When performing statistical analysis on aggregations, it is very important to understand its subsets. This is especially true when interpreting RUM data aggregated across multiple regions, since an end user’s distance from the datacenter hosting the website impacts the performance of the page on the end user’s browser. To illustrate this point, consider the chart below showing three days of data from a US-based website.
The wave patterns in the Document Complete and # Page Views measurements are inversely related, indicating at first glance that when traffic volume increases, the performance improves. On further analysis, by analyzing the performance by geographical regions, it becomes clear that the higher traffic volume is coming from the US during peak business hours.

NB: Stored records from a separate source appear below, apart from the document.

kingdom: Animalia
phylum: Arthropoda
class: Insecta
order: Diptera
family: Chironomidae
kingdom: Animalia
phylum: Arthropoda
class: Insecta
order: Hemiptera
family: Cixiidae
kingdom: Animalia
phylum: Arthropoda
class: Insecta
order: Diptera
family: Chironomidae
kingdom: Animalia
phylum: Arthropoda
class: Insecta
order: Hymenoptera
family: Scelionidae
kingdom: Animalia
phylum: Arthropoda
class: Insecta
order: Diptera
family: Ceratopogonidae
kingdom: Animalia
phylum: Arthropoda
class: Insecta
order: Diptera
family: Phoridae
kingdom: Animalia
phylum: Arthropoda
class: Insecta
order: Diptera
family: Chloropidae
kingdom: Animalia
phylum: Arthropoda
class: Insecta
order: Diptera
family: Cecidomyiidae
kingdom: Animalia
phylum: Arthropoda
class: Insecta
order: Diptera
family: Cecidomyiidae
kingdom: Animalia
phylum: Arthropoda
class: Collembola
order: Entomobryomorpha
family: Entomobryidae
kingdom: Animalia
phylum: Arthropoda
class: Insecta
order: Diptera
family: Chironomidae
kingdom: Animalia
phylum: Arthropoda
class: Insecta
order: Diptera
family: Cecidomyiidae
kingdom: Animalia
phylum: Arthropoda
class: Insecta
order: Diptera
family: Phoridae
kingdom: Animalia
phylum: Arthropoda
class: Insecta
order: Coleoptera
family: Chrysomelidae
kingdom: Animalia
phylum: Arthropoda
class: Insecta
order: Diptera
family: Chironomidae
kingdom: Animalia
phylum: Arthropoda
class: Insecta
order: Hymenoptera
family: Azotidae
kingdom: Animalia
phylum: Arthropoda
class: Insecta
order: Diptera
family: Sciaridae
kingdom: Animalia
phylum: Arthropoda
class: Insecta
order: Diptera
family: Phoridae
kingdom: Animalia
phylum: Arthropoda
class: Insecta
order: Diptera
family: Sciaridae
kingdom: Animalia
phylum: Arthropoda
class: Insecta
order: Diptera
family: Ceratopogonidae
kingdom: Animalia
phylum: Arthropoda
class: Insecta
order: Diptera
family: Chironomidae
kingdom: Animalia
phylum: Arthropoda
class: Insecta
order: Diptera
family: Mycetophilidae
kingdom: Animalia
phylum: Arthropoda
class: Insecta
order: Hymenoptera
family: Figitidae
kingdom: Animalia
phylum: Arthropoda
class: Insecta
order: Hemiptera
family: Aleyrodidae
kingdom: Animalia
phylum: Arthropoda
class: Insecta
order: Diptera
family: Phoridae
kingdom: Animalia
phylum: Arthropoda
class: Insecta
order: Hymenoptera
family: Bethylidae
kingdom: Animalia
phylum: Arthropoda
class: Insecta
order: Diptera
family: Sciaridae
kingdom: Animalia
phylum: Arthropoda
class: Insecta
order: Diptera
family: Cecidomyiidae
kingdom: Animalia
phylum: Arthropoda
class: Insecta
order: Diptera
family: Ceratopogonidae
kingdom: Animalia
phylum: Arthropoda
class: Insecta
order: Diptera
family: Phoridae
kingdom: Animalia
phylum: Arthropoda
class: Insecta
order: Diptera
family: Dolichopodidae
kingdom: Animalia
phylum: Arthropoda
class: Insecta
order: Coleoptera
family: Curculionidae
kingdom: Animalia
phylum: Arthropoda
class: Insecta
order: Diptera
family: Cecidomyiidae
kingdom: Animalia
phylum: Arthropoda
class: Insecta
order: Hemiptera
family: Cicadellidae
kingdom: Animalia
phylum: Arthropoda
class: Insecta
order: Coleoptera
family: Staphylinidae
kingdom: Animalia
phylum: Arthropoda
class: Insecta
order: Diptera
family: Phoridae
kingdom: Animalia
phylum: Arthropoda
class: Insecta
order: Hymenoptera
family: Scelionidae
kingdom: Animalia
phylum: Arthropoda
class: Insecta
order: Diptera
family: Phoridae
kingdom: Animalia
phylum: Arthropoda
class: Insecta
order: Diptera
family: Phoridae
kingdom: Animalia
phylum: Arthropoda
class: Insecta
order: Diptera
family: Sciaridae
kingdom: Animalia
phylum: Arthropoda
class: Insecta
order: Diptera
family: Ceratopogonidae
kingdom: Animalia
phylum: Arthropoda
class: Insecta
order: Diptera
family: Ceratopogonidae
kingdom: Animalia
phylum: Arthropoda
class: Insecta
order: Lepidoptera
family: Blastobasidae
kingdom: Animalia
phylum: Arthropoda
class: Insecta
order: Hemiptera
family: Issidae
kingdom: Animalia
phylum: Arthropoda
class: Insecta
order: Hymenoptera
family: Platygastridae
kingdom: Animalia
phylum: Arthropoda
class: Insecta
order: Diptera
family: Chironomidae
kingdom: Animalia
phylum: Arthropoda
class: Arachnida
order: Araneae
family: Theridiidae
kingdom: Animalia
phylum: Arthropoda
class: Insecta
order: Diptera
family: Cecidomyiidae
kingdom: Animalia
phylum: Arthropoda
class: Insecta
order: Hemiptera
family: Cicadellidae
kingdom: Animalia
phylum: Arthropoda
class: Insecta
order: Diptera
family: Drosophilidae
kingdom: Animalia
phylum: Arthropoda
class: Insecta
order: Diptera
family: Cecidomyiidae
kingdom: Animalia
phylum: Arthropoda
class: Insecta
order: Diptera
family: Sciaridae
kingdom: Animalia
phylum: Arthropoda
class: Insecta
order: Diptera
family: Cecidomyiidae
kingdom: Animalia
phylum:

Performance on average in the United States is better than international, and it lacks the variance in Document Complete seen in the first chart. Clearly, international traffic during US off-peak makes up the great majority of the end users and is causing the jump on the averages across all users. Median and percentiles show the same behavior, as 80%+ of the page views during the US off-peak are from outside US.
The inverted pattern is not seen in Synthetic data since tests are run at the same frequency throughout the day from all testing locations, United States (local) or International. Following a similar process when examining synthetic data, dividing results into regions, the performance disparity becomes clear.
It is best to avoid drawing conclusions based on high level, or aggregation of data with different characteristics, without investigating the underlying subsets of measurements as well as the user components that are driving the data.